It’s another day at the Winter Meetings, which means more rumors and rumblings about some of our favorite players. While the focus has mostly been on Jimmy Rollins’ contract, the focus has recently shifted to today’s trade-bait de jour, Gio Gonzalez, who was once a pitcher in the Phillies system, before being to the Chicago White Sox in exchange for Freddy Garcia.
At first, the notion of trading for another starting pitcher seems rather redundant, because the Phillies seem to be all full up of solid starting pitchers. Unless, of course, one of them was to get traded. It sounds crazy, but Ruben Amaro has a track record of trading Aces when we least expect it.
If that seems like a bizarre idea, that’s because it is. Why would the Phillies want to trade their best offensive prospect (after refusing to trade him for Roy Halladay) for a good, but not great, starting pitcher, especially when they have incredible starting pitching depth?
Well, according to Ken Rosenthal of Fox Sports
, it’s because they might need to fill a hole that gets left from trading Cole Hamels if they are unable to sign him to a long-term contract, which essentially makes Gonzalez a sort of Plan B.
It would be a terrible situation for the Phillies and their fans if they were forced to deal Hamels, and it’s not a move that would be greeted with any sort of adulation. For more on this, I’ll turn it over to Corey Seidman of PhilliesNation.com, who weighed in on this earlier today
This isn’t a move Ruben Amaro would want to make… but the hope here is that he decides it’s one he doesn’t have to make. Hamels is due a large payday by this time next year, a deal that will range from $95-$120 million on the low side.

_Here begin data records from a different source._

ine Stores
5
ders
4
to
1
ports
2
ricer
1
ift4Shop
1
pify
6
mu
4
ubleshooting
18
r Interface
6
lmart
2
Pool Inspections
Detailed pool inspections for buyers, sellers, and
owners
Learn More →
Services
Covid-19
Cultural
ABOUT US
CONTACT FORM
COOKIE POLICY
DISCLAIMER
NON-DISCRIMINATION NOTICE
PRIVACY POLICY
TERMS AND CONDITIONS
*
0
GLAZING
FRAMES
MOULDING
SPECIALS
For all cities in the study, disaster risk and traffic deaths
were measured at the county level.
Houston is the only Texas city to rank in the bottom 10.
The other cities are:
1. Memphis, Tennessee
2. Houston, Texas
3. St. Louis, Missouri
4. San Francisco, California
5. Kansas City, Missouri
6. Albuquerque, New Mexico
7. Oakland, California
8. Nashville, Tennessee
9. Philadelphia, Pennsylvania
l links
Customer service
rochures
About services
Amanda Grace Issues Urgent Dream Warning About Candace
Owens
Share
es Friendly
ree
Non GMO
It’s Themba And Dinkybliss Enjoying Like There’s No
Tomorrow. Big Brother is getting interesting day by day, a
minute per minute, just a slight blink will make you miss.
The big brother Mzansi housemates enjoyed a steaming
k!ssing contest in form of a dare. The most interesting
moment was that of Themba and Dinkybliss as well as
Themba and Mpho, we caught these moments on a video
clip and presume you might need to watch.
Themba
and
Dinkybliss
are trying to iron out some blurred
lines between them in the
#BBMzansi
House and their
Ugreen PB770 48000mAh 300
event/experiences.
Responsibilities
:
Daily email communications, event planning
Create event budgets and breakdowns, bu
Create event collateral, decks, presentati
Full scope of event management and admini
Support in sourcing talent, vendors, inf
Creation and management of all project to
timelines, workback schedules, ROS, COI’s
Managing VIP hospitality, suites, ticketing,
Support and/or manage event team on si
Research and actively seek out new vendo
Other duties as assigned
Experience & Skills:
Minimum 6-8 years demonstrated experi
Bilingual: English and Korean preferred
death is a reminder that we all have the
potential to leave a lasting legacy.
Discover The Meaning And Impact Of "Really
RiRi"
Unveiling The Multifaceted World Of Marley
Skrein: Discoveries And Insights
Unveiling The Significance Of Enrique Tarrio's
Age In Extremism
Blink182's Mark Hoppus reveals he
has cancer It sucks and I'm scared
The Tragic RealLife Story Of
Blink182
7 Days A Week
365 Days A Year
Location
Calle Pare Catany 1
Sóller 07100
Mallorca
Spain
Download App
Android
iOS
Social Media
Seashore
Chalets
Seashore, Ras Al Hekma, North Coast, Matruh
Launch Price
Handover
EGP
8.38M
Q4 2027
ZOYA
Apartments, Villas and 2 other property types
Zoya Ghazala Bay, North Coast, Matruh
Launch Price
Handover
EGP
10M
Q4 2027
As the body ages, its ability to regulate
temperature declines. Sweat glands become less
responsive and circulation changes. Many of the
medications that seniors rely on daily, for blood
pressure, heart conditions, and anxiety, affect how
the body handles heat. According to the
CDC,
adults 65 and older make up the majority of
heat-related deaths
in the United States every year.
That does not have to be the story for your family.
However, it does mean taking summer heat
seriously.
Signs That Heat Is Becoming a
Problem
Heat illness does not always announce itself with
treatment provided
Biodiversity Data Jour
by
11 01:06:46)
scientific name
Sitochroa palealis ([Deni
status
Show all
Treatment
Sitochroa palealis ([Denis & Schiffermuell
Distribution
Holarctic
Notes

The only problems are that a) Gonzalez isn’t and will likely never be on Hamels’ level, and b) if the Phils trade for Gonzalez, teams will know they have to trade Hamels and therefore the Phils won’t get proper value for one of the top-seven pitchers in the game.
This is, in a nutshell, why I despise baseball’s winter meetings and the MLB rumor mill. A lot of these suggestions are unsubstantiated, and tend to come from a place of pure speculation. To be fair, Ken Rosenthal is a great baseball writer, and it seems like he is just spitballing and trying to fill in some blanks and provide some context for why certain teams could be in on Gonzalez, but, like Corey said, let’s all hope that this is a trade that Ruben Amaro doesn’t have to make.